On se souvient qu’en octobre 2012, une page Facebook, qui s’était rapidement muée en mouvement de fond, avait animé la vie politique française en rassemblant plusieurs dizaines de milliers d’entrepreneurs sous une même bannière, celle des Pigeons. Ces derniers se plaignaient alors ouvertement du sort qui allait leur être réservé par les socialistes qui venait d’accéder au pouvoir et se sentaient pousser des ciseaux taxatoires au bout de chaque doigt. À ce moment-là, en effet, un projet encore dans les cartons de Bercy prévoyait de modifier le code fiscal pour assaisonner les entrepreneurs qui auraient eu l’outrecuidance de faire des bénéfices à la revente de leur entreprise (en France, oui, c’est fou, non ?) et promettait alors de les faire parcourir un petit enfer fiscalo-administratif pour les punir d’avoir eu l’idée idiote d’entreprendre sur le territoire de la Nouvelle Socialie triomphante. Pour mémoire, le projet de loi aboutissait à une taxation si complexe qu’un schéma exact mais absurde résumait à lui seul l’incroyable folie qui s’était emparée de nos dirigeants.

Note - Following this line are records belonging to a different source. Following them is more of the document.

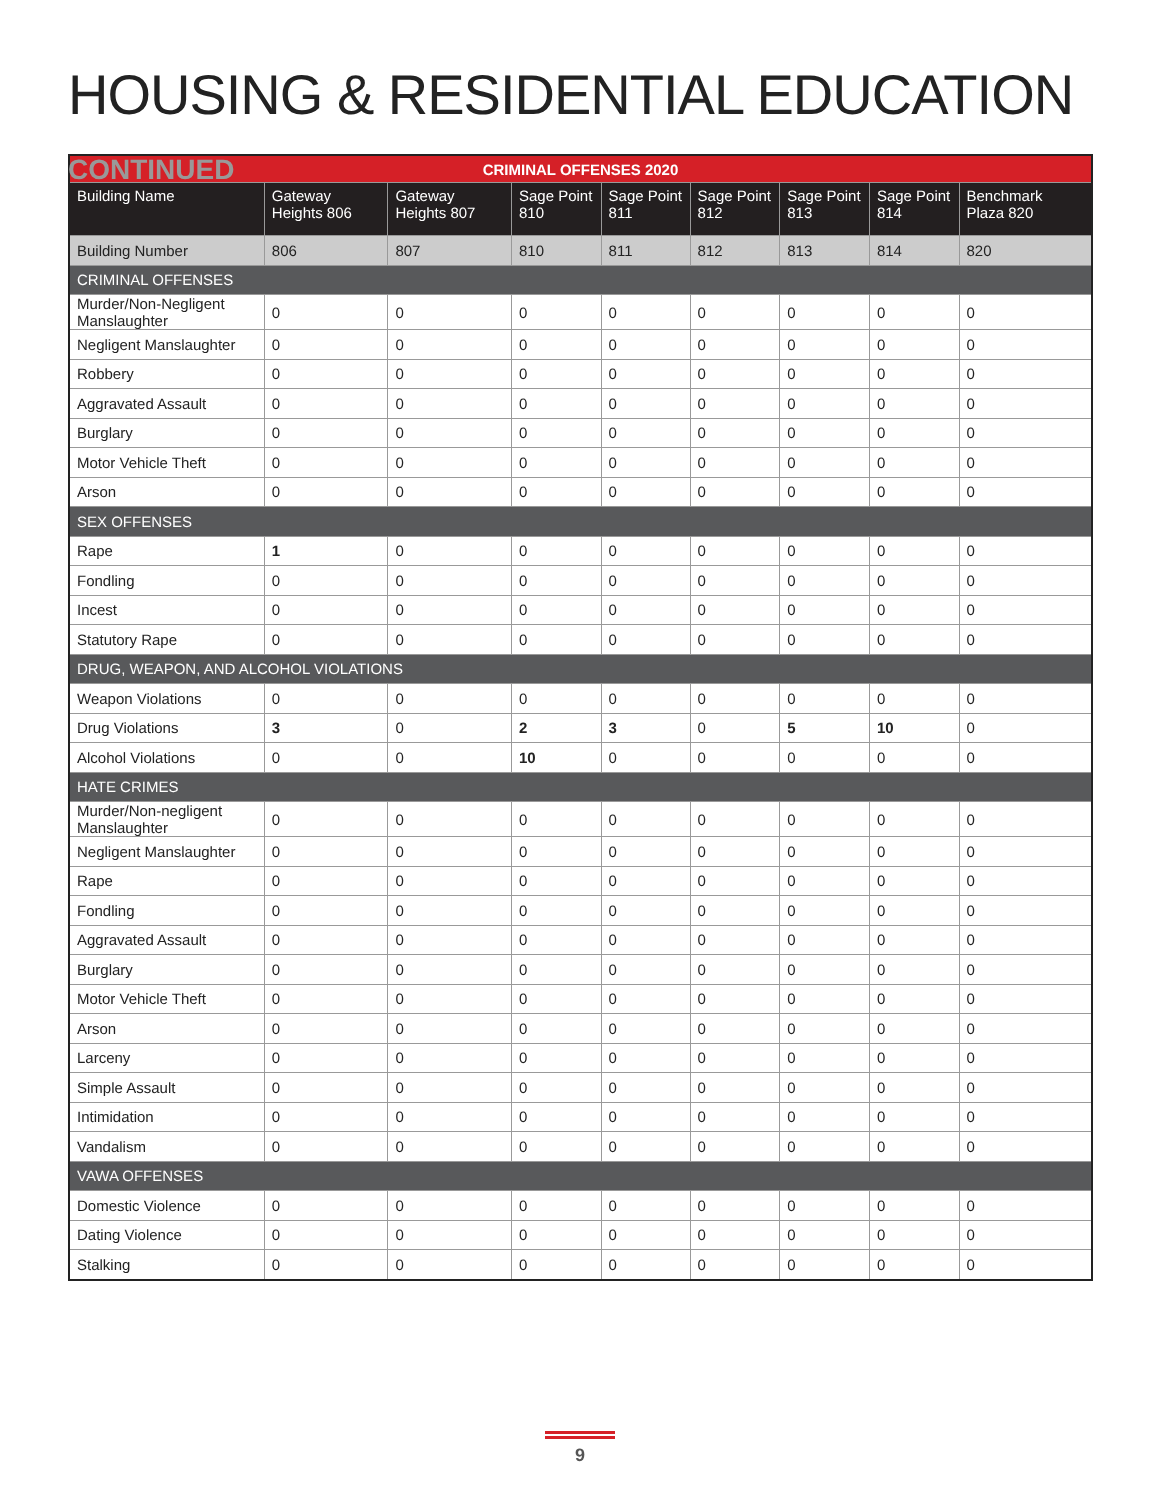HOUSING & RESIDENTIAL EDUCATION CONTINUED
| CRIMINAL OFFENSES 2020 | | | | | | | | |
| --- | --- | --- | --- | --- | --- | --- | --- | --- |
| Building Name | Gateway Heights 806 | Gateway Heights 807 | Sage Point 810 | Sage Point 811 | Sage Point 812 | Sage Point 813 | Sage Point 814 | Benchmark Plaza 820 |
| Building Number | 806 | 807 | 810 | 811 | 812 | 813 | 814 | 820 |
| CRIMINAL OFFENSES | | | | | | | | |
| Murder/Non-Negligent Manslaughter | 0 | 0 | 0 | 0 | 0 | 0 | 0 | 0 |
| Negligent Manslaughter | 0 | 0 | 0 | 0 | 0 | 0 | 0 | 0 |
| Robbery | 0 | 0 | 0 | 0 | 0 | 0 | 0 | 0 |
| Aggravated Assault | 0 | 0 | 0 | 0 | 0 | 0 | 0 | 0 |
| Burglary | 0 | 0 | 0 | 0 | 0 | 0 | 0 | 0 |
| Motor Vehicle Theft | 0 | 0 | 0 | 0 | 0 | 0 | 0 | 0 |
| Arson | 0 | 0 | 0 | 0 | 0 | 0 | 0 | 0 |
| SEX OFFENSES | | | | | | | | |
| Rape | 1 | 0 | 0 | 0 | 0 | 0 | 0 | 0 |
| Fondling | 0 | 0 | 0 | 0 | 0 | 0 | 0 | 0 |
| Incest | 0 | 0 | 0 | 0 | 0 | 0 | 0 | 0 |
| Statutory Rape | 0 | 0 | 0 | 0 | 0 | 0 | 0 | 0 |
| DRUG, WEAPON, AND ALCOHOL VIOLATIONS | | | | | | | | |
| Weapon Violations | 0 | 0 | 0 | 0 | 0 | 0 | 0 | 0 |
| Drug Violations | 3 | 0 | 2 | 3 | 0 | 5 | 10 | 0 |
| Alcohol Violations | 0 | 0 | 10 | 0 | 0 | 0 | 0 | 0 |
| HATE CRIMES | | | | | | | | |
| Murder/Non-negligent Manslaughter | 0 | 0 | 0 | 0 | 0 | 0 | 0 | 0 |
| Negligent Manslaughter | 0 | 0 | 0 | 0 | 0 | 0 | 0 | 0 |
| Rape | 0 | 0 | 0 | 0 | 0 | 0 | 0 | 0 |
| Fondling | 0 | 0 | 0 | 0 | 0 | 0 | 0 | 0 |
| Aggravated Assault | 0 | 0 | 0 | 0 | 0 | 0 | 0 | 0 |
| Burglary | 0 | 0 | 0 | 0 | 0 | 0 | 0 | 0 |
| Motor Vehicle Theft | 0 | 0 | 0 | 0 | 0 | 0 | 0 | 0 |
| Arson | 0 | 0 | 0 | 0 | 0 | 0 | 0 | 0 |
| Larceny | 0 | 0 | 0 | 0 | 0 | 0 | 0 | 0 |
| Simple Assault | 0 | 0 | 0 | 0 | 0 | 0 | 0 | 0 |
| Intimidation | 0 | 0 | 0 | 0 | 0 | 0 | 0 | 0 |
| Vandalism | 0 | 0 | 0 | 0 | 0 | 0 | 0 | 0 |
| VAWA OFFENSES | | | | | | | | |
| Domestic Violence | 0 | 0 | 0 | 0 | 0 | 0 | 0 | 0 |
| Dating Violence | 0 | 0 | 0 | 0 | 0 | 0 | 0 | 0 |
| Stalking | 0 | 0 | 0 | 0 | 0 | 0 | 0 | 0 |
9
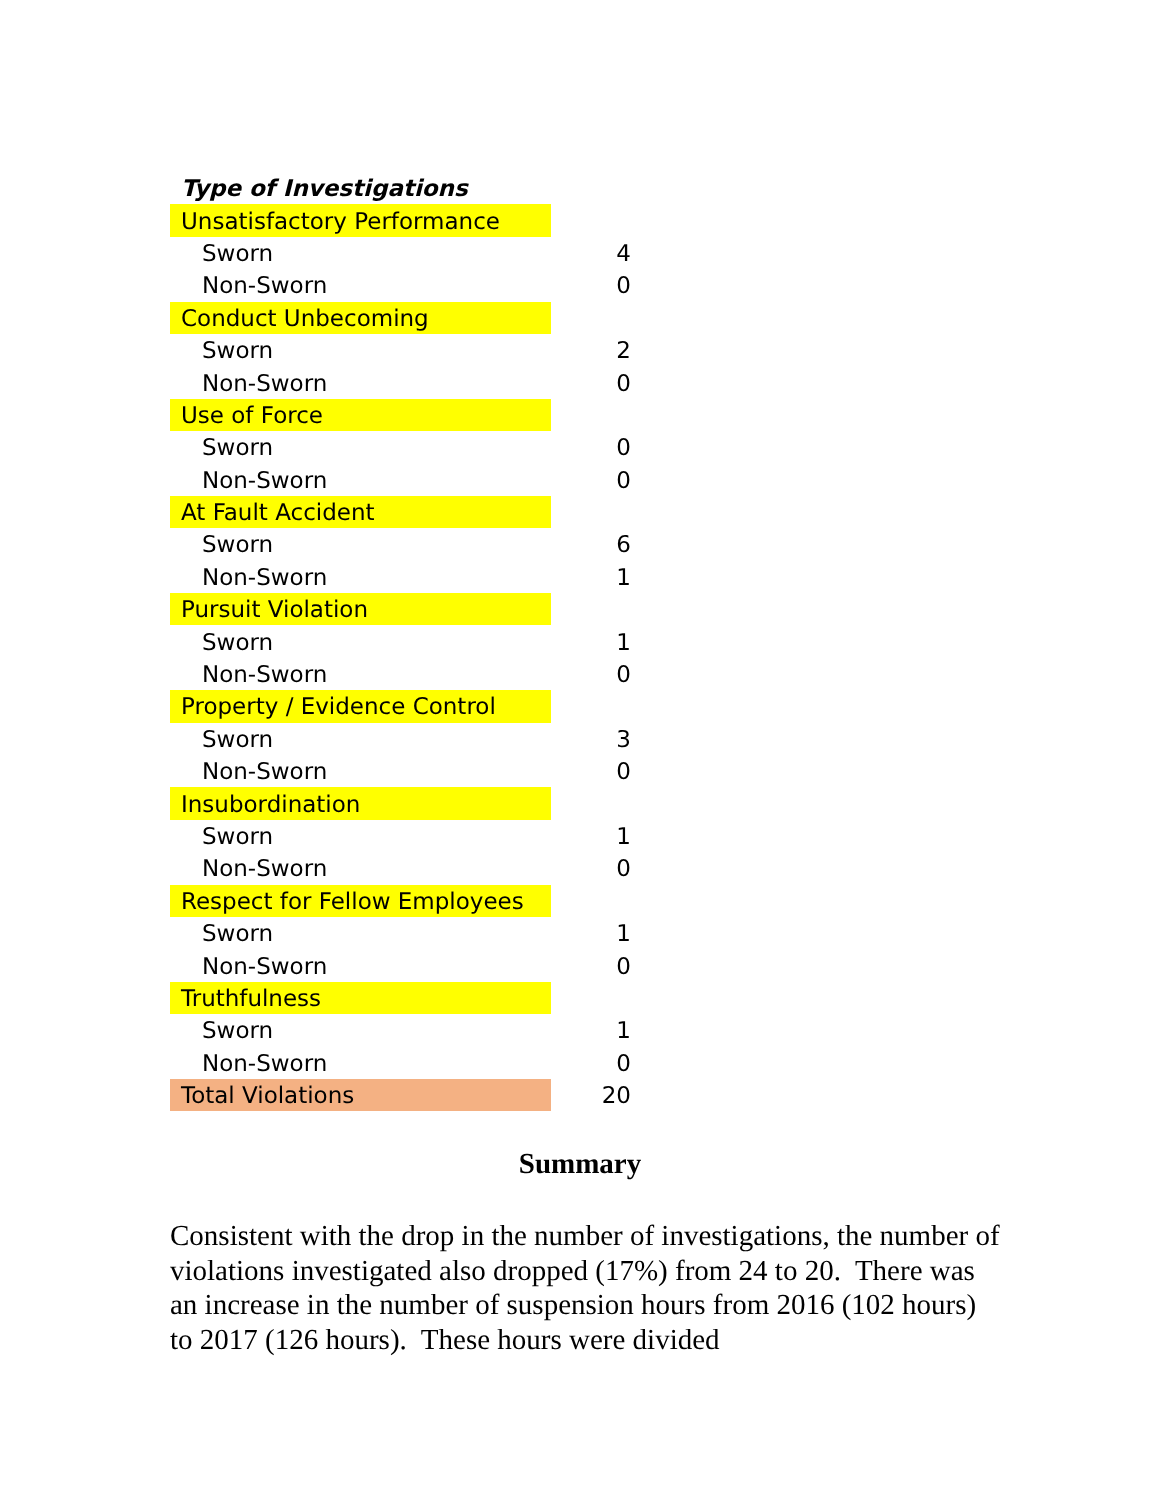| Type of Investigations | |
| Unsatisfactory Performance | |
| Sworn | 4 |
| Non-Sworn | 0 |
| Conduct Unbecoming | |
| Sworn | 2 |
| Non-Sworn | 0 |
| Use of Force | |
| Sworn | 0 |
| Non-Sworn | 0 |
| At Fault Accident | |
| Sworn | 6 |
| Non-Sworn | 1 |
| Pursuit Violation | |
| Sworn | 1 |
| Non-Sworn | 0 |
| Property / Evidence Control | |
| Sworn | 3 |
| Non-Sworn | 0 |
| Insubordination | |
| Sworn | 1 |
| Non-Sworn | 0 |
| Respect for Fellow Employees | |
| Sworn | 1 |
| Non-Sworn | 0 |
| Truthfulness | |
| Sworn | 1 |
| Non-Sworn | 0 |
| Total Violations | 20 |
Summary
Consistent with the drop in the number of investigations, the number of violations investigated also dropped (17%) from 24 to 20. There was an increase in the number of suspension hours from 2016 (102 hours) to 2017 (126 hours). These hours were divided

L’issue de ce mouvement fut assez piteuse : peu doués dans la politique politicienne, les auteurs de l’appel initial, visant à supprimer l’énième changement fiscal ubuesque proposé, furent reçus en grandes pompes, furent correctement embobinés, et furent amenés à retirer leur proposition de manifestation avant même que la loi ne fut discutée, en l’échange d’une assurance (toute politicienne) que la proposition serait retirée. La suite, on la connaît : comme convenu, la manifestation de protestation n’eut pas lieu et en échange, la loi ne fut ni retirée, ni amendée, illustrant ainsi la valeur réelle de la parole des politocards qui nous gouvernent.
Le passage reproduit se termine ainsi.